━━━ EXTRAIT CHOISI
Mais cela ne sera pas facile.

Des emplois seront supprimés, des entreprises disparaîtront, surtout dans les secteurs à fortes émissions de carbone qui représentent 10 à 20 pour cent des emplois dans la plupart des pays.

Mais de nouveaux emplois et de nouvelles entreprises émergeront parce que la transition vers une économie plus respectueuse de l’environnement ouvre de nouveaux marchés, stimule l’innovation écologique et attire les investissements.

La plupart des scénarios prévoient que le marché du travail en tirera profit si l’on adopte les bonnes politiques pour orienter cette transition.

Des dizaines de millions d’emplois ont déjà été créés grâce à cette transformation. Des pays aussi divers que l’Allemagne, le Kenya et la République de Corée, par exemple, investissent dans l’exploitation des ressources énergétiques, dans l’efficacité énergétique et les énergies renouvelables.

Dans la seule Union européenne, on compte environ 15 millions d’emplois directs ou indirects liés à la protection de la biodiversité et à la restauration des ressources naturelles. En Allemagne, un programme de rénovation visant à améliorer l’efficacité énergétique des bâtiments crée quelque 300 000 emplois directs par an.

Le Brésil dispose de presque 3 millions d’emplois – près de 7 pour cent de l’emploi formel – dans des secteurs et des professions qui contribuent à réduire les dommages écologiques.

Aux Etats-Unis, environ 3 millions de personnes sont employées dans les secteurs produisant des biens et services verts.

L’impulsion est vraiment là, mais il faut redoubler d’efforts pour élaborer des stratégies nationales qui introduisent simultanément des technologies propres et des emplois verts.

La durée et la pénibilité de la transition dépendront dans une large mesure de la planification réalisée en amont. La formation est l’une des clés qui libérera le potentiel d’emplois d’une économie à faibles émissions de carbone.

Cela implique de doter aujourd’hui les jeunes des compétences qui leur seront demandées demain et de donner la priorité à tous les niveaux d’éducation, à commencer par sensibiliser les jeunes enfants au respect de l’environnement.

La pénurie de qualifications constitue déjà un frein à la conversion de la plupart des pays et des secteurs. Dans de nombreux cas, la demande a été sous-estimée et la formation qualifiante n’a pas permis de répondre aux besoins des secteurs verts et des professions qui contribuent au «verdissement» des entreprises dans l’ensemble de l’économie.

Le gouvernement et les instituts de formation doivent travailler en étroite collaboration avec l’industrie pour veiller à ce que les programmes tiennent compte des nouvelles technologies et des nouveaux métiers – comme les éco-concepteurs ou les consultants en bilan carbone, ainsi que des métiers dont les profils de poste ont sensiblement évolué, qu’il s’agisse des employés du bâtiment ou des logisticiens.

La crise mondiale de l’emploi des jeunes accroît encore l’acuité du problème. Les jeunes gens qui acquièrent des compétences pour l’économie verte disposent d’un avantage compétitif considérable sur un marché du travail restreint.
━━━━━━
━━━ DONNÉES EXTRAITES
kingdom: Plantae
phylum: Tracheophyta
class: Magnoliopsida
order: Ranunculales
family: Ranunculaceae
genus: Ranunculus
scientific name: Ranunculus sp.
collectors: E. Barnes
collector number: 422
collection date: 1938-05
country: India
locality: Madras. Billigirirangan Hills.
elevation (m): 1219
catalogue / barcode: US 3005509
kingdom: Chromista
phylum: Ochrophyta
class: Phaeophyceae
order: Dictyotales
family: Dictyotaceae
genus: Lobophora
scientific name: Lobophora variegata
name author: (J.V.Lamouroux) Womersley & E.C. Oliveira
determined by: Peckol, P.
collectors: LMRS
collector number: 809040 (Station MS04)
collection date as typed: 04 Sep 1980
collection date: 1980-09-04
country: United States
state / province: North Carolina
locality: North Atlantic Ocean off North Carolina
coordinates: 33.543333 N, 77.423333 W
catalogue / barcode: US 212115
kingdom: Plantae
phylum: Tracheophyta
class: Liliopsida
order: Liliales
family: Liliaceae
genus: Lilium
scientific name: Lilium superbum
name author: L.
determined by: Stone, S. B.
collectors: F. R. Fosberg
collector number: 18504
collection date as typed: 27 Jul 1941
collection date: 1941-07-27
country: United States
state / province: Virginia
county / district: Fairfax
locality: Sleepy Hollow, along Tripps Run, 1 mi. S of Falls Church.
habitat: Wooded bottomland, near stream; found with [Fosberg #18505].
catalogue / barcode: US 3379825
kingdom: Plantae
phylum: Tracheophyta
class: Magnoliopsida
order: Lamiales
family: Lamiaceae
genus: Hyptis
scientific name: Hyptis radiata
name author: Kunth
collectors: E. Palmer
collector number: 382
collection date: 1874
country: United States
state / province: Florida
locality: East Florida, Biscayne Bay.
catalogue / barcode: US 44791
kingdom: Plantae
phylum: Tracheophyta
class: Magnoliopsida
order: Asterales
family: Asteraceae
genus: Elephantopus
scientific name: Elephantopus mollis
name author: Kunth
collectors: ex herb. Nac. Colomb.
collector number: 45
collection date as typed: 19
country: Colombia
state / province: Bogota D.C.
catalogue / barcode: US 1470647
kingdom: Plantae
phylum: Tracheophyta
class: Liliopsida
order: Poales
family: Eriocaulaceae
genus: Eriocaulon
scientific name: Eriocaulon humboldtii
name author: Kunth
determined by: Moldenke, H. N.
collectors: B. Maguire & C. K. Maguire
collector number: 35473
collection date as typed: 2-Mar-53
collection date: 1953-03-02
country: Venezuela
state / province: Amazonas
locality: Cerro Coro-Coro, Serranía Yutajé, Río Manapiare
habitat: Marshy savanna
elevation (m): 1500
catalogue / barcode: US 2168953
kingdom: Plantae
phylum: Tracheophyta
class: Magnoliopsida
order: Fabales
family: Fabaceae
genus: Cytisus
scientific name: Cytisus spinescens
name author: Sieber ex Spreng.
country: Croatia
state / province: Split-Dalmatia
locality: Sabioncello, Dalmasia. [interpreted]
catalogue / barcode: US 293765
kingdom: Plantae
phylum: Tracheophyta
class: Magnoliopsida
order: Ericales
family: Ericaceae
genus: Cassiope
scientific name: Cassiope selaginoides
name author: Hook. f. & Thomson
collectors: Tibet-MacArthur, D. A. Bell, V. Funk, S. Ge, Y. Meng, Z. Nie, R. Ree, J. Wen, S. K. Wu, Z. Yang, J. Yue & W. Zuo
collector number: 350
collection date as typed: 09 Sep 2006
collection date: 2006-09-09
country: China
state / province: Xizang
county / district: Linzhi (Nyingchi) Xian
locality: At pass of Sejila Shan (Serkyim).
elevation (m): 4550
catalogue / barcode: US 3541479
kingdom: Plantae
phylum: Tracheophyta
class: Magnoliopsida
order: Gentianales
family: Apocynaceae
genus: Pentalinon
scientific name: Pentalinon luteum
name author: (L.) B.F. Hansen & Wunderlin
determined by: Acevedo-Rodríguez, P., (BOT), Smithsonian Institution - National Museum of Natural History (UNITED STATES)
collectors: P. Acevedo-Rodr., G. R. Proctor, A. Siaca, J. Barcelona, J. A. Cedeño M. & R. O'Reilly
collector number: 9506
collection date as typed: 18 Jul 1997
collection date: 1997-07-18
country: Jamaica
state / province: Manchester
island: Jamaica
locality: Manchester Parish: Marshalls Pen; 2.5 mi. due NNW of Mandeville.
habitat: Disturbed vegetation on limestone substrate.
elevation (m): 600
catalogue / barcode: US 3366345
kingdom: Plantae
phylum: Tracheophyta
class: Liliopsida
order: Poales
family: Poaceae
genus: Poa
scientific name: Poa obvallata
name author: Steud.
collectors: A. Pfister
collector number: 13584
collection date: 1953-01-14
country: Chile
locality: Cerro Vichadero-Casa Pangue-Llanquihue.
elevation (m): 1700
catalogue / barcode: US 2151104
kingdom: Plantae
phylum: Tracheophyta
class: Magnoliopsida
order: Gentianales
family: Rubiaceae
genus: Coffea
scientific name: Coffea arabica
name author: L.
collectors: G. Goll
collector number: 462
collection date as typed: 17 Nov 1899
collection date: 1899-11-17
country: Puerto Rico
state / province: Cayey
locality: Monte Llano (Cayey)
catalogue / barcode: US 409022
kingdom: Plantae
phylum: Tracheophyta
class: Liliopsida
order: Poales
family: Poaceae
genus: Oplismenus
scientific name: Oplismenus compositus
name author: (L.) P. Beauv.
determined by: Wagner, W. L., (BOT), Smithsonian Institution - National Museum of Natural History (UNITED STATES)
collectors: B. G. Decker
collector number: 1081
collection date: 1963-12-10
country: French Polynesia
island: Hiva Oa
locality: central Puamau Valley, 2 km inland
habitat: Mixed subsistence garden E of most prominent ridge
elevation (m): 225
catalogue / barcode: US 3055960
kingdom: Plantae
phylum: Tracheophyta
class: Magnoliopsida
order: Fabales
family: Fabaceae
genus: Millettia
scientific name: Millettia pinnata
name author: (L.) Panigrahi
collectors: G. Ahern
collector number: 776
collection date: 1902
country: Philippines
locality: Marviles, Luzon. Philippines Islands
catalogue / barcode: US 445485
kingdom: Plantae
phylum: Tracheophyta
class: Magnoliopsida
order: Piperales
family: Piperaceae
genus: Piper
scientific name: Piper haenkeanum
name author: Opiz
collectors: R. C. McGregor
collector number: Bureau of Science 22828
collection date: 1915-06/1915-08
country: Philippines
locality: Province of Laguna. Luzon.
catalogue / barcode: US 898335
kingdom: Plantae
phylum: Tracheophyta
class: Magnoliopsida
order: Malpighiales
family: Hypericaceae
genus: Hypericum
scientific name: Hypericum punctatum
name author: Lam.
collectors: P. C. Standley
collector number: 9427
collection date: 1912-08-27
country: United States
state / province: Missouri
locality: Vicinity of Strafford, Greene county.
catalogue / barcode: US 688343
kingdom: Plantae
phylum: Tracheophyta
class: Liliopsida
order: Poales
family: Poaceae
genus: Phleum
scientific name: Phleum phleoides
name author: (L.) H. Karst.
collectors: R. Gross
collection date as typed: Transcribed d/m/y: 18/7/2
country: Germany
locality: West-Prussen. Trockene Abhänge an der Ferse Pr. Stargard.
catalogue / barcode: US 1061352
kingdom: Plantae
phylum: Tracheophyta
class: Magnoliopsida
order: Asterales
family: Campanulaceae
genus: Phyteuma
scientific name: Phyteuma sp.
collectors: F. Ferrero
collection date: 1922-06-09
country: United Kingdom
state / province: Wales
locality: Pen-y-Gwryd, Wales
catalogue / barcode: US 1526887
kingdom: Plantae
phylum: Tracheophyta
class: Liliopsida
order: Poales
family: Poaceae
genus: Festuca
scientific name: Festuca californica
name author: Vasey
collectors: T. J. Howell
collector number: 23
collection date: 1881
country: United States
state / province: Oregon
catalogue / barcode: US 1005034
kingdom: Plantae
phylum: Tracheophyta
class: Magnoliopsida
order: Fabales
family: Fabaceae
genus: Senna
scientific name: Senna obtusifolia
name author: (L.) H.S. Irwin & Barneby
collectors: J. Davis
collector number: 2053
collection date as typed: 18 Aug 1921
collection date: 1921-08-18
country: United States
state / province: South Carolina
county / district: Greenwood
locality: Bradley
━━━━━━
CONSIGNES DE TRAVAIL:
a – Répondez à ces questions d'après l'extrait sur la transition verte :
(i) Combien d'emplois directs par an le programme de rénovation des bâtiments crée-t-il en Allemagne ?
(ii) Quelle part de l'emploi formel les quelque 3 millions d'emplois cités pour le Brésil représentent-ils ?
(iii) Quels deux nouveaux métiers sont donnés en exemple ?
b – Dans l'extrait sur la transition verte, recopiez mot pour mot le passage qui va de « Mais cela ne » jusqu'à « plupart des pays. » inclus.
La liste ne sert à rien pour ce travail.

RÉPONSES PAR TÂCHE:
a –
(i) Quelque 300 000 emplois directs par an.
(ii) Près de 7 pour cent de l'emploi formel.
(iii) Les éco-concepteurs et les consultants en bilan carbone.

b –
Mais cela ne sera pas facile.

Des emplois seront supprimés, des entreprises disparaîtront, surtout dans les secteurs à fortes émissions de carbone qui représentent 10 à 20 pour cent des emplois dans la plupart des pays.